Please return only the lines from the one holding "17: (774, 279, 33.33)" through the one holding "39: (934, 413, 30.30)", exactly as they appear in the records below, both ends included.

= Extracted records =
== Segment start ==
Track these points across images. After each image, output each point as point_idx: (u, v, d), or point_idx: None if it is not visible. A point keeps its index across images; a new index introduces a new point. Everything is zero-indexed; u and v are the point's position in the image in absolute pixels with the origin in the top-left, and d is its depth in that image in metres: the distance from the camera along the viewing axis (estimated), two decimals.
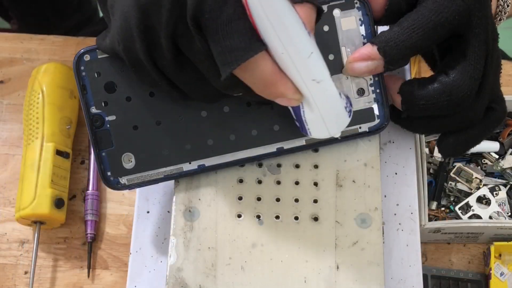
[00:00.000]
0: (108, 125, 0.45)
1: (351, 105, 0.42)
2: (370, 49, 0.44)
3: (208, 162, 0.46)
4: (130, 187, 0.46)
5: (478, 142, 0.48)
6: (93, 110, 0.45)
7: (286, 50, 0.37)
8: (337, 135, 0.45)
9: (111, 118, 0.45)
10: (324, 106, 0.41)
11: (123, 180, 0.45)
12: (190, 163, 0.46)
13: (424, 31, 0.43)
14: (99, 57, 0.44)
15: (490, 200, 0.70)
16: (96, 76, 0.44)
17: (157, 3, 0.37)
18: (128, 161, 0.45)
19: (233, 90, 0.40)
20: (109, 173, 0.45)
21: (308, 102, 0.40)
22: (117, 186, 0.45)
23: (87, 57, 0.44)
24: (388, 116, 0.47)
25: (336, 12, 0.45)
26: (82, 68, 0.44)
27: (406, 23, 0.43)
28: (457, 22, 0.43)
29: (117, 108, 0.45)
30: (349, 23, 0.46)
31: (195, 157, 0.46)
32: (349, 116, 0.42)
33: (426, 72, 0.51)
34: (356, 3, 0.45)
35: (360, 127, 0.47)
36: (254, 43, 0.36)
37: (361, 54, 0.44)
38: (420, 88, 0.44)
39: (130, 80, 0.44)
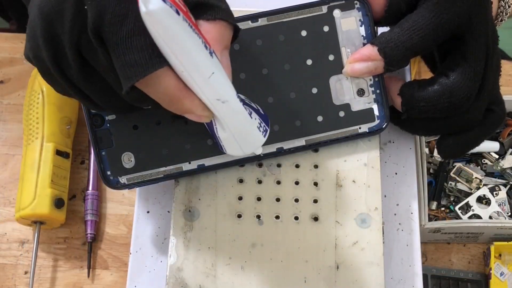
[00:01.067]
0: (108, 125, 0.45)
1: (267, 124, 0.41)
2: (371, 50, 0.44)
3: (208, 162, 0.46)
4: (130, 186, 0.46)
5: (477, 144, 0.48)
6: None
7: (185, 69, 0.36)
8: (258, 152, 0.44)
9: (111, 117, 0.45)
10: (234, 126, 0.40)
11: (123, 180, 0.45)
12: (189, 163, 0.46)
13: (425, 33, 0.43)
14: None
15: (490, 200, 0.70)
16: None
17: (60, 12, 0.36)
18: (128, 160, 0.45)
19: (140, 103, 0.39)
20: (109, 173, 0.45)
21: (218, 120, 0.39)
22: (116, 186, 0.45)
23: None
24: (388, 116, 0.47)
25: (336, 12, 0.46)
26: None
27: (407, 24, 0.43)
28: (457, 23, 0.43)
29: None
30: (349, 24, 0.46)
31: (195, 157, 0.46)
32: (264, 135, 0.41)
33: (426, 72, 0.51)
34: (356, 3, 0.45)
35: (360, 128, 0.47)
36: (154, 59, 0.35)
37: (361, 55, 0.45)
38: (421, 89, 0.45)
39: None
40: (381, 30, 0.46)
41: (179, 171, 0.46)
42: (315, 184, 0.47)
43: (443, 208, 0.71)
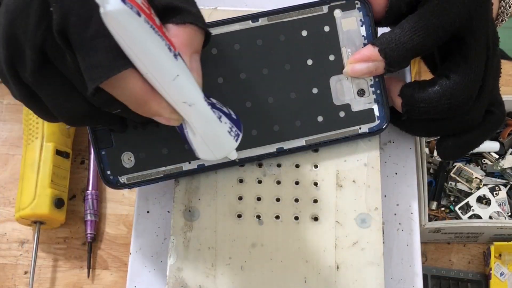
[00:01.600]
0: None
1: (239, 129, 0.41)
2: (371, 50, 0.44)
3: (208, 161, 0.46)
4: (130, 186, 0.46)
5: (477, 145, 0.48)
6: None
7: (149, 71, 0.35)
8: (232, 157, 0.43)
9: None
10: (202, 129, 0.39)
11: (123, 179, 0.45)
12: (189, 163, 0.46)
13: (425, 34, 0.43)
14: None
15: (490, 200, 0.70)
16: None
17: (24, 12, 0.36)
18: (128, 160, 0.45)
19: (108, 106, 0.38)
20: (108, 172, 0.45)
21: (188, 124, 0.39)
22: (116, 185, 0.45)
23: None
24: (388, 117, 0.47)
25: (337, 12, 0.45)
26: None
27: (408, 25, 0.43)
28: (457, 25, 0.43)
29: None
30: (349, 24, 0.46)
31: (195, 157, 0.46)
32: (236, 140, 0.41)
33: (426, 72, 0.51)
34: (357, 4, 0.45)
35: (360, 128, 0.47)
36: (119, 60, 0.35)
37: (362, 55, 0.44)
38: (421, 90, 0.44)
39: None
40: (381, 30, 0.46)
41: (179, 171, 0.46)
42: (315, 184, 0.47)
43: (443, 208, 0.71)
== Segment end ==
== Segment start ==
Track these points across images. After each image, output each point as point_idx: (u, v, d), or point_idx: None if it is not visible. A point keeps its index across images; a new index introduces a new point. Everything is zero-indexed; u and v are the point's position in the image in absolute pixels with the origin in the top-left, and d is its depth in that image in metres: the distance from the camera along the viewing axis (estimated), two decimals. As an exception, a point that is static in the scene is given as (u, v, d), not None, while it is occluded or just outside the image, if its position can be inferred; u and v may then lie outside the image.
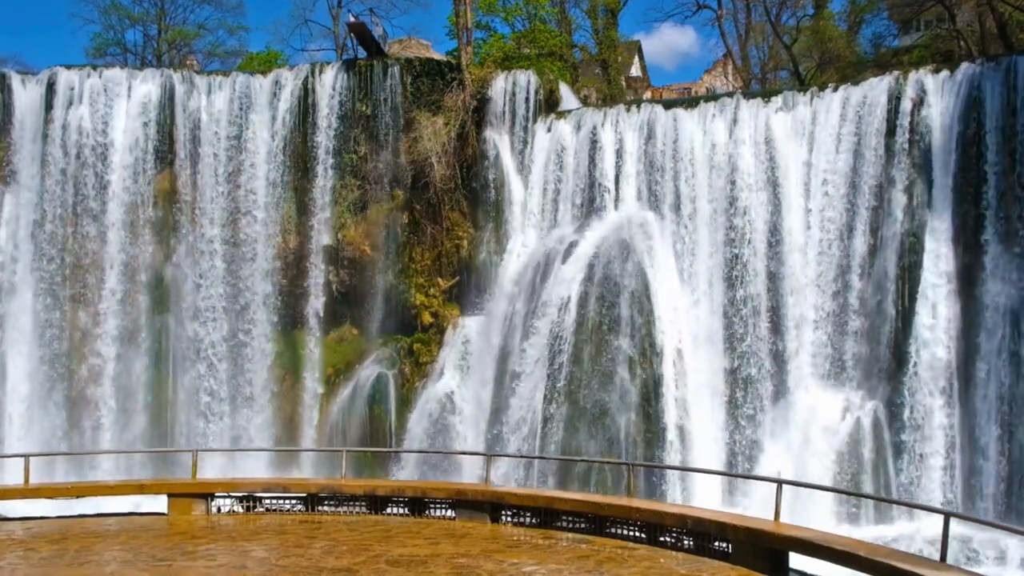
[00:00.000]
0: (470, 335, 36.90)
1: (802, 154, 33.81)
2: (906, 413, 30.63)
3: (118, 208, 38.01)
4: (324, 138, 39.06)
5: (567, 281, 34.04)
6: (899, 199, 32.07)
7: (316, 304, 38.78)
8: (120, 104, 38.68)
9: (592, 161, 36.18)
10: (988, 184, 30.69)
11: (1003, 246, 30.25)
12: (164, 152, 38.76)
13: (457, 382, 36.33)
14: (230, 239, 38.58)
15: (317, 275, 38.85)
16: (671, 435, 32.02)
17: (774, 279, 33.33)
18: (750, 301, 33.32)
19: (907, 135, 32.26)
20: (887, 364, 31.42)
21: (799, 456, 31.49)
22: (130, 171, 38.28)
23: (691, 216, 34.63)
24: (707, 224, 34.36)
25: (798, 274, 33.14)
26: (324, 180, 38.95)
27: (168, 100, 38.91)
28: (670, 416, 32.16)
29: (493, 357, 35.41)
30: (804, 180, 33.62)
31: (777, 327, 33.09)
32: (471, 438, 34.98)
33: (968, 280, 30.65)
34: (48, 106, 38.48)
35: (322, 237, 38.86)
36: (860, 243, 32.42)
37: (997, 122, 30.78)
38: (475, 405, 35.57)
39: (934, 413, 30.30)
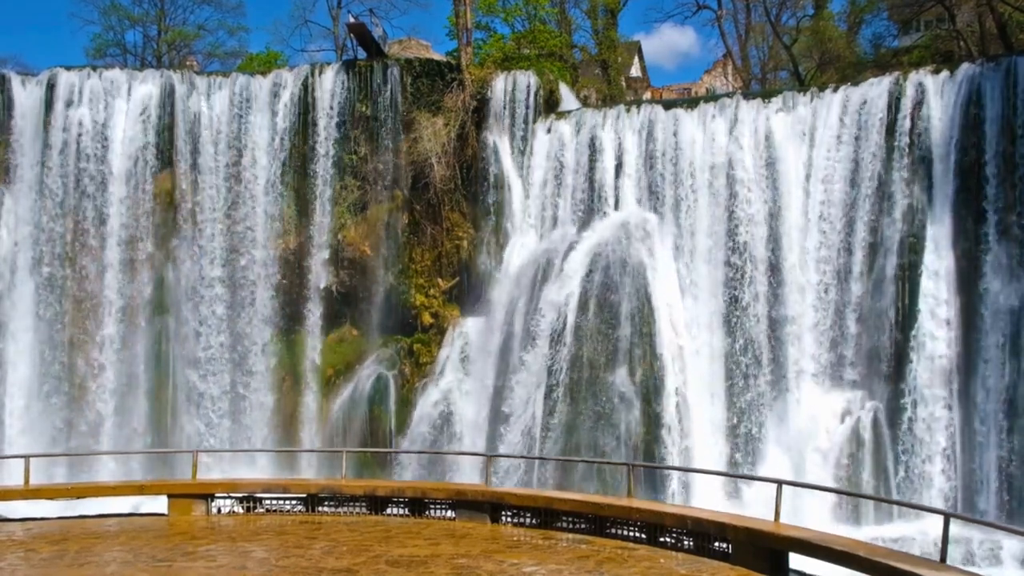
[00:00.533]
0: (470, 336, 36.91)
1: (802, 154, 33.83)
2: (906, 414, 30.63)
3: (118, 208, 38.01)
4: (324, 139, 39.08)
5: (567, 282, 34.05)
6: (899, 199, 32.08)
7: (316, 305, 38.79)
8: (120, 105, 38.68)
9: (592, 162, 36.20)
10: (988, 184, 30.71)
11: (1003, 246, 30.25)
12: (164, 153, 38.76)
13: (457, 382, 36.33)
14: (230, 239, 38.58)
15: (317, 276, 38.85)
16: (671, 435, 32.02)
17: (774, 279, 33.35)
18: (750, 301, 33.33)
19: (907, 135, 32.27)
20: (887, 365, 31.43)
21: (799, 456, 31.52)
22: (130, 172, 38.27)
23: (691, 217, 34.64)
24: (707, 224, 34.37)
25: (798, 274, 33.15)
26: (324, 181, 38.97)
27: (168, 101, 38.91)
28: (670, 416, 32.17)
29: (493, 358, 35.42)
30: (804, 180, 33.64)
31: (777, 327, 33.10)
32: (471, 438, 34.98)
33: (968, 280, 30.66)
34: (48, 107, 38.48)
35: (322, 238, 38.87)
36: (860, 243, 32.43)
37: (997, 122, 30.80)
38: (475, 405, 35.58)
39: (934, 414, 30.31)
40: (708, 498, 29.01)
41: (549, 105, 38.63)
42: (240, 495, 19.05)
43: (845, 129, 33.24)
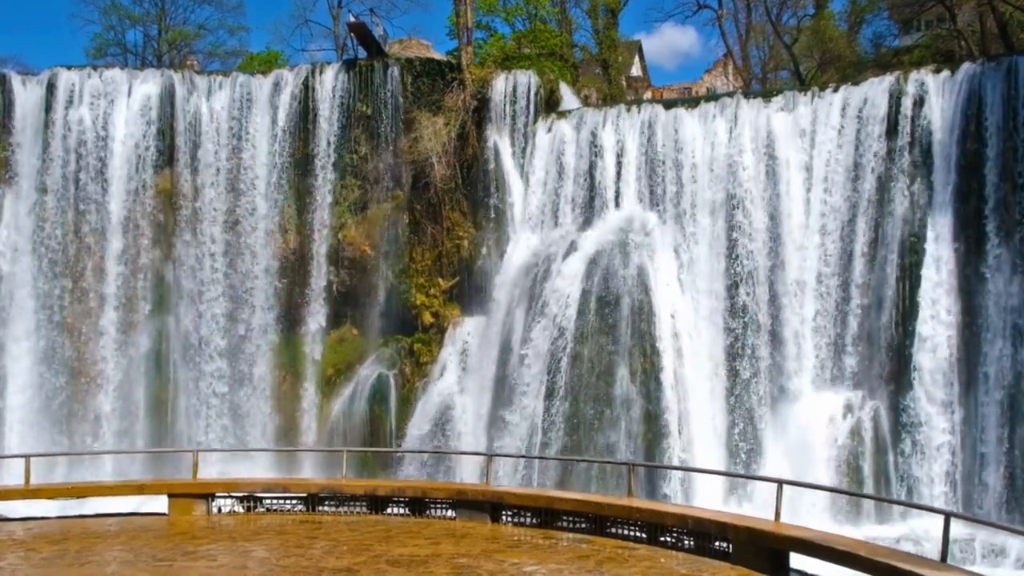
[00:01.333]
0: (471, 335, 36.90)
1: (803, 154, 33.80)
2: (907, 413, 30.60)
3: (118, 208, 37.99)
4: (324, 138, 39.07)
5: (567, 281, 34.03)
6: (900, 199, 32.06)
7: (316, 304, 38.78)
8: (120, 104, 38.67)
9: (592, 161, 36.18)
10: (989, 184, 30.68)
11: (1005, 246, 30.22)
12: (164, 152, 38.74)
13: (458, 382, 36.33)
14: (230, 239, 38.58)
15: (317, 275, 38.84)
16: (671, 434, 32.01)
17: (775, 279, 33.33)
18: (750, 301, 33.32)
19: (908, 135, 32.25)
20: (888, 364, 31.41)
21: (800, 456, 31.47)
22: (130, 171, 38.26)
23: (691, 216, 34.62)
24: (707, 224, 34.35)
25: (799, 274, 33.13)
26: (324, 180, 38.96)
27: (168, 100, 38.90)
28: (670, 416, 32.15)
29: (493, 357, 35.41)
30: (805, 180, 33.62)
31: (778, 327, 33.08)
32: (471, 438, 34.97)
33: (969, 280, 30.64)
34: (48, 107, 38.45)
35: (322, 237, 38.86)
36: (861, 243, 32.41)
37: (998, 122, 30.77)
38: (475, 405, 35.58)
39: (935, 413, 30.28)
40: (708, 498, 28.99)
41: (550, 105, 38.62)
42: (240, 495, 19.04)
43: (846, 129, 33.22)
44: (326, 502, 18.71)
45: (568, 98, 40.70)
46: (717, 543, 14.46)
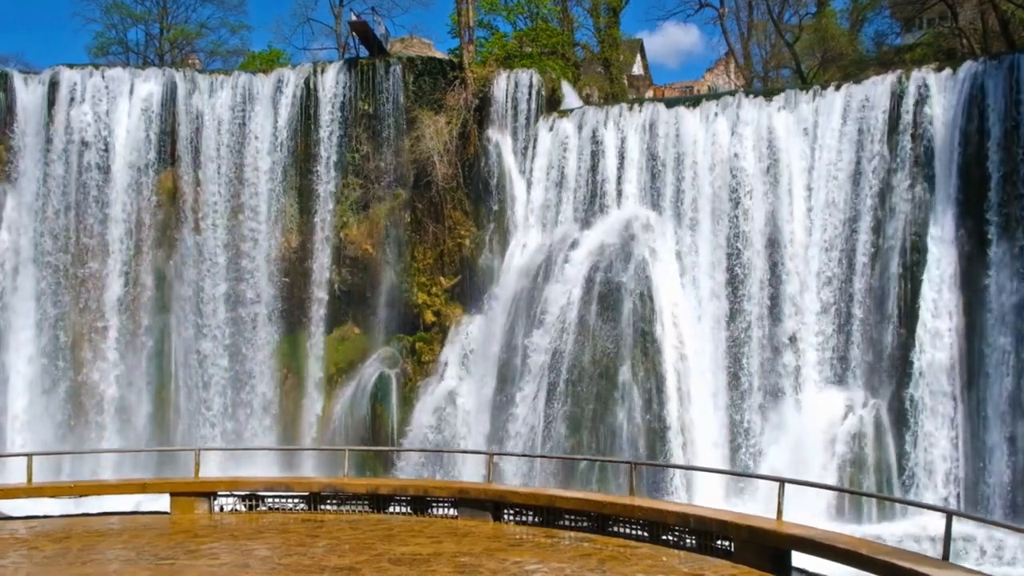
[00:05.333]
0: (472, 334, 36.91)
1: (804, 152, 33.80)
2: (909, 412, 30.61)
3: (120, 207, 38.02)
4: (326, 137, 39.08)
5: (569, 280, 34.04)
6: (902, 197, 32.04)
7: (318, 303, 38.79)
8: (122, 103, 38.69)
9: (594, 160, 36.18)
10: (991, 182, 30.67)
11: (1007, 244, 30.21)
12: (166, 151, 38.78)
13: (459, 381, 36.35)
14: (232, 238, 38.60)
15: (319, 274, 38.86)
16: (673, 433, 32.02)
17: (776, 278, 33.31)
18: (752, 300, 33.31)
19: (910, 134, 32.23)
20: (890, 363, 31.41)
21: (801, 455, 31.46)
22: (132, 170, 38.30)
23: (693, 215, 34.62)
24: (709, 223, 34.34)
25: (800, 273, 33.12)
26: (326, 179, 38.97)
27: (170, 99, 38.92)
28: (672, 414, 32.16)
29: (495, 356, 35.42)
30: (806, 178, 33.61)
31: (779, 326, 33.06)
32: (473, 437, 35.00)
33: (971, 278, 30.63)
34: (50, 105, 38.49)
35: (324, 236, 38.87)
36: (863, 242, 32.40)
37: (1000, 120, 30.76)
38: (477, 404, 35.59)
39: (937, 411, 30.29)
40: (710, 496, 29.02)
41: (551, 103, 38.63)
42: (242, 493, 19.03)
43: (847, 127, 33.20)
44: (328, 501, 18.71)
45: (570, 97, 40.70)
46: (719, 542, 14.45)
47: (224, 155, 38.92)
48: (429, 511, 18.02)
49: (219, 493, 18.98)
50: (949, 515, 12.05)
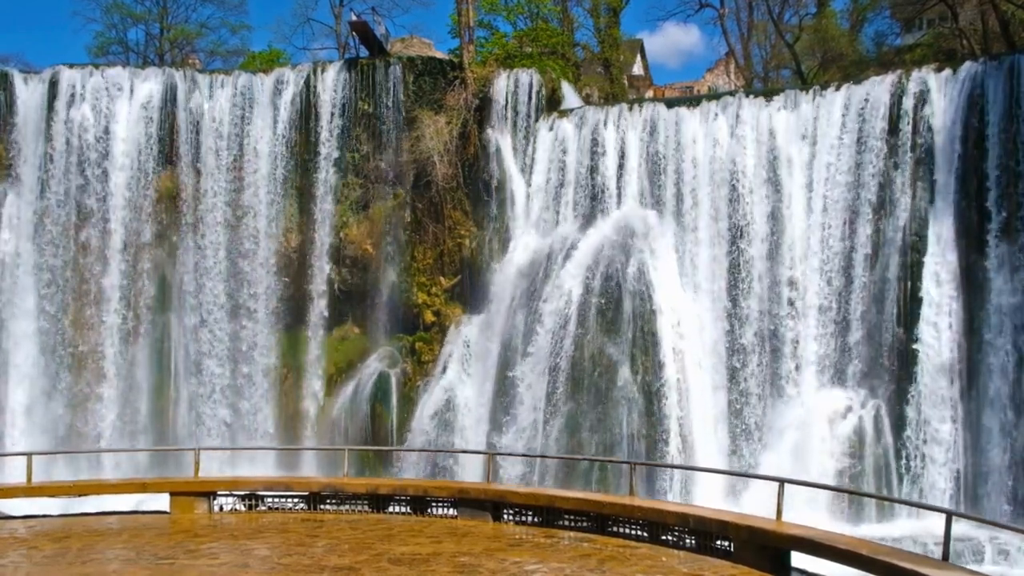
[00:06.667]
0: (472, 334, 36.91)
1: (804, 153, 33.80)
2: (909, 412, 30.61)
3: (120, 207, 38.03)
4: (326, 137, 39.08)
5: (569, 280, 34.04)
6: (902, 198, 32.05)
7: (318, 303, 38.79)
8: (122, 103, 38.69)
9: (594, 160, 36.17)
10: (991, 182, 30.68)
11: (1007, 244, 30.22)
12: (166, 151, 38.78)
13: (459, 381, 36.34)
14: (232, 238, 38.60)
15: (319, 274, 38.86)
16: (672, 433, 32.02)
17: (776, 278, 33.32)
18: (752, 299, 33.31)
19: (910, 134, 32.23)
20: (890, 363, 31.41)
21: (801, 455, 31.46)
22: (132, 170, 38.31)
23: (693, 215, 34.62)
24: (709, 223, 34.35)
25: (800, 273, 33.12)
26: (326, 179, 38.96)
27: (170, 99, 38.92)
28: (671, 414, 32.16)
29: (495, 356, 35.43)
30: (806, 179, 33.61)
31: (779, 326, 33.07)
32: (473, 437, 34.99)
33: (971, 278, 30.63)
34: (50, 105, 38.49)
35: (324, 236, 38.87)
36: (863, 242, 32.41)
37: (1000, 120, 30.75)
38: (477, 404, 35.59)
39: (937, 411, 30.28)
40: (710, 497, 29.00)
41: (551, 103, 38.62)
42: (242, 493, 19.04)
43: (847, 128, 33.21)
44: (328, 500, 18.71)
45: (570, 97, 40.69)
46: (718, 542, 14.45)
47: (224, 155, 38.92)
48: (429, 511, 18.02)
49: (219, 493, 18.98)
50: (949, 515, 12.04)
== Segment end ==
== Segment start ==
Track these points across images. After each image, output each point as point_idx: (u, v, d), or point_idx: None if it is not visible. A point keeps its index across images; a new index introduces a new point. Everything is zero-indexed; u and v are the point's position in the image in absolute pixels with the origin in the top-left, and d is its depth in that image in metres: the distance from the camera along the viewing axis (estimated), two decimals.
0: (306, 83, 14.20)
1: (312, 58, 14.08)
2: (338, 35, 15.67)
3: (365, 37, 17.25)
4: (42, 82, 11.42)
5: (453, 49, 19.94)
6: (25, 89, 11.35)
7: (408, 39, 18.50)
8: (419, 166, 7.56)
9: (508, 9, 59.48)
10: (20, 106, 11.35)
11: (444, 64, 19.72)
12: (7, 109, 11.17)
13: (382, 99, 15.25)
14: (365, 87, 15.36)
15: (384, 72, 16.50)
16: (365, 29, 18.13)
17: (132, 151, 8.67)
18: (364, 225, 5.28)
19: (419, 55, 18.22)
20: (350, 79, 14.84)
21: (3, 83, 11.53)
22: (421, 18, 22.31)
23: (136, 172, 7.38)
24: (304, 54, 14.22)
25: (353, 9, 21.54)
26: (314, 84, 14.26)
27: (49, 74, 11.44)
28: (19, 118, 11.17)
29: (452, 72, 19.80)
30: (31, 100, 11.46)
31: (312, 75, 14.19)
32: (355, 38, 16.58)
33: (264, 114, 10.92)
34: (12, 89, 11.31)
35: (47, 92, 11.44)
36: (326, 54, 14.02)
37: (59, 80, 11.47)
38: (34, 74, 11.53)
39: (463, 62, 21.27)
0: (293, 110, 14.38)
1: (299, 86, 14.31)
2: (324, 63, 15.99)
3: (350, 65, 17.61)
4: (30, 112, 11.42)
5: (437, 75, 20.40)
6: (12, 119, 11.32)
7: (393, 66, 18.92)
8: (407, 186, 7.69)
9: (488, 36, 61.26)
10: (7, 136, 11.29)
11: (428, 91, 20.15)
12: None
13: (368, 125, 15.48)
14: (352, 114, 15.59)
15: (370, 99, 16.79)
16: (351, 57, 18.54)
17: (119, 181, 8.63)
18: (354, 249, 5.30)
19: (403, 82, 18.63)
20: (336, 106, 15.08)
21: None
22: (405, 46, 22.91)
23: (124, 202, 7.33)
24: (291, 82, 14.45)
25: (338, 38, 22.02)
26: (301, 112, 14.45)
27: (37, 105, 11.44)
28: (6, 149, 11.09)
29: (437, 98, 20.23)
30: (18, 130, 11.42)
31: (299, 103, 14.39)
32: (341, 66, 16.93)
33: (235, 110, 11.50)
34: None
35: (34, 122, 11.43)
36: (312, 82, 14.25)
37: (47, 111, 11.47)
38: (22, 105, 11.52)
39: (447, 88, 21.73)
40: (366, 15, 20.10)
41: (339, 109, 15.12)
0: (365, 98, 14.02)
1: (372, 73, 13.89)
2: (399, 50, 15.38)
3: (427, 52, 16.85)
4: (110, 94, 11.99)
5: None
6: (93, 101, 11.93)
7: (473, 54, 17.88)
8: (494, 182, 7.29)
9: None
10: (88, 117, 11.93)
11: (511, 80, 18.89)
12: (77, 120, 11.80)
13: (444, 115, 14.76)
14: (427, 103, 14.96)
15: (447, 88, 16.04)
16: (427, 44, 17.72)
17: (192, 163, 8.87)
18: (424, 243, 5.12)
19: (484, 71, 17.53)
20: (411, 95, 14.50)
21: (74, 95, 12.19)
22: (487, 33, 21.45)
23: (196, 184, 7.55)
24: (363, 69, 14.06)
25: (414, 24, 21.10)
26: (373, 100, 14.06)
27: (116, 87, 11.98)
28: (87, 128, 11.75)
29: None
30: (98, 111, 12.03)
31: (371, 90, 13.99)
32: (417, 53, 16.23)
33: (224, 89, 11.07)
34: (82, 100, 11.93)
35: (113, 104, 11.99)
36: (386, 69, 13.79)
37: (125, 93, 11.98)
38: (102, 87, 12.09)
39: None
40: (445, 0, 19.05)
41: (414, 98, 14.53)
== Segment end ==
= The completed task =
17: (774, 279, 33.33)
18: (750, 301, 33.32)
19: (907, 135, 32.26)
20: (887, 364, 31.42)
21: (799, 456, 31.49)
22: (130, 171, 38.28)
23: (691, 216, 34.63)
24: (707, 224, 34.36)
25: (798, 274, 33.14)
26: (324, 180, 38.95)
27: (168, 100, 38.91)
28: (670, 416, 32.16)
29: (493, 357, 35.41)
30: (804, 180, 33.62)
31: (777, 327, 33.09)
32: (471, 438, 34.98)
33: (968, 280, 30.65)
34: (48, 106, 38.48)
35: (322, 237, 38.86)
36: (860, 243, 32.42)
37: (997, 122, 30.78)
38: (475, 405, 35.57)
39: (934, 413, 30.30)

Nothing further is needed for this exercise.